Useful. The word clung to her like ash. In the days that followed, Lin Wei learned what “reduced to Grey” truly meant. Her pigments were confiscated—the cinnabar sticks she had ground by hand, the lacquer pots sealed with her personal chop. The other ritualists, her former peers, averted their eyes when she passed in the corridor. Some looked at her with poorly hidden relief. Others, with pity so sharp it felt like a blade.

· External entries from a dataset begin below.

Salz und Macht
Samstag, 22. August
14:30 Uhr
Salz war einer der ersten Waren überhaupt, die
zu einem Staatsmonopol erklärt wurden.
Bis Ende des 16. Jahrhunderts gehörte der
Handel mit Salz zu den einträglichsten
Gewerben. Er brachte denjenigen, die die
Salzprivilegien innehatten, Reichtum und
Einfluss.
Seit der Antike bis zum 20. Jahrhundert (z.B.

The imperial summons arrived on a gilded platter, carried by a eunuch whose hands trembled as he offered it. Lin Wei knew why, even before she unrolled the silk scroll and saw the characters stamped with the Vermilion Authority—the seal that bled like a wound across the page. scarlet revoked

She untied the silk sash with steady fingers. Each fold she unwrapped felt like peeling away a layer of skin. The robe slid from her shoulders with a whisper, and the cold air of her studio struck her like a betrayal. The eunuch took it, folding it with practiced reverence, as if the cloth itself might shatter. Useful

“The first lesson,” she said, “is that no authority can revoke what lives inside you. Scarlet wasn’t given to me. It was never mine to lose.” Her pigments were confiscated—the cinnabar sticks she had

Then the light faded. The wards held. The vinegar rain turned to clean water. And Lin Wei collapsed, her Grey robe now stained with a magnificent, impossible rainbow that would never wash out. The Empress did not restore her. She could not—to do so would be to admit that the Vermilion Authority had been a cage, not a covenant. Instead, Lin Wei was exiled to the Outer District, forbidden to enter the capital again.

“You’re still alive,” she whispered.